Let’s create a Python script which converts the first argument to uppercase and prints the result. Edit hello.nf
and
replace the CONVERTTOUPPER
process with the code below.
process CONVERTTOUPPER {
beforeScript '''\
module purge; module load bluebear
module load bear-apps/2021b
module load Python/3.9.6-GCCcore-11.2.0
'''.stripIndent() // (1)!
input:
path y
output:
stdout
script:
"""
python $projectDir/convert_upper.py $y
"""
}
- This removes the indentation of the multiline string which was done for improved readability.
You may now resubmit hello.sh
and verify the output is the same as before.
In some cases you may want to run the workflow on a different machine or cluster. In this case, consider using containers.
Using containers¶
Nextflow processes can be configured to run in software containers. These are environments which have all the software dependencies installed and ready to run. BlueBEAR supports containerisation using Apptainer. This section walks through building a container and running it with Nextflow.
Add the following to your nextflow.config
file to enable Apptainer for the workflow:
apptainer {
enabled = true
autoMounts = true // (1)!
}
- This option is required so that the working directory for a process is automatically bind mounted in the container.
You can specify a container for each process by adding the container
directive. This can be a path to a local
container image or a URI to an image stored in a container registry (see the
Nextflow documentation for more information).

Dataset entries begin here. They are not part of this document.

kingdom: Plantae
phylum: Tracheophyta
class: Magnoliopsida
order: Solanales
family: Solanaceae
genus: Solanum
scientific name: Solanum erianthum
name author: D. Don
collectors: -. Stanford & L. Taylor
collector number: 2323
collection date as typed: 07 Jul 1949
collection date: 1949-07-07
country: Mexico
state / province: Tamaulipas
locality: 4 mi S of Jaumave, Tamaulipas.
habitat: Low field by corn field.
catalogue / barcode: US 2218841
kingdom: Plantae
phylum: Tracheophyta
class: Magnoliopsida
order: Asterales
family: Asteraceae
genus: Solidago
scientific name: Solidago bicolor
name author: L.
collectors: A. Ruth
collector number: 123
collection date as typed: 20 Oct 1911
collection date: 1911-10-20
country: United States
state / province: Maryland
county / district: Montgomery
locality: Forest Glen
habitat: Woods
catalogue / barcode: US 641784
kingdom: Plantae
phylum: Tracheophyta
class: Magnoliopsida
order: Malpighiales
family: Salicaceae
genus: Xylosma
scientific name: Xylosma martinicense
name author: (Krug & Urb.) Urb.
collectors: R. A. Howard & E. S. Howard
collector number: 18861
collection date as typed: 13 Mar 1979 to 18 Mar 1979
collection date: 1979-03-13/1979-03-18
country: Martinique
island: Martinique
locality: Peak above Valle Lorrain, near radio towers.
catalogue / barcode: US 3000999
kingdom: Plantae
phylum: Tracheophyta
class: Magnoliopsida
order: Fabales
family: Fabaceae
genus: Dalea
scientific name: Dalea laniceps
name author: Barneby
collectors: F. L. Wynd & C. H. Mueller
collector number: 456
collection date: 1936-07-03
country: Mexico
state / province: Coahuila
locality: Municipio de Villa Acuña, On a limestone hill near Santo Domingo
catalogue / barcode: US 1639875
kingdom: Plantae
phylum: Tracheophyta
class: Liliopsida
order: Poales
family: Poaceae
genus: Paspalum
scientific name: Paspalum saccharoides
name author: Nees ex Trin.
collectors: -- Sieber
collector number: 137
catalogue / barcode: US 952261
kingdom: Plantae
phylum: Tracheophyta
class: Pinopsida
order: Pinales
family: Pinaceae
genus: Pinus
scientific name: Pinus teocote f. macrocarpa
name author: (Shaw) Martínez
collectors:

For this example, we will build a container for the CONVERTTOUPPER
process. Create a file called convert_upper.def
,
this will be our Apptainer definition file. Copy the
code below into this file. This defines a container based on Python 3.11 and copies the file
convert_upper.py
into /opt
for use in the process.
Bootstrap: docker
From: python:3.11
%files
convert_upper.py /opt
Build the container with the following command,
apptainer build convert_upper.sif convert_upper.def
Then, replace the CONVERTTOUPPER
process in hello.nf
with the following code. This tells the process to run our
script within the container image we just built. Notice that the path to the Python script has changed to
/opt/convert_upper.py
. This is where we instructed the file to go in the convert_upper.def
definition file.
process CONVERTTOUPPER {
container "$projectDir/convert_upper.sif" // (1)!
input:
path y
output:
stdout
script:
"""
python /opt/convert_upper.py $y
"""
}
- The path to the container image in which to run the script for this process. This can also be a path to a remote OCI repository (e.g. on DockerHub or Quay.io).
You may now resubmit hello.sh
and verify the output is the same as before.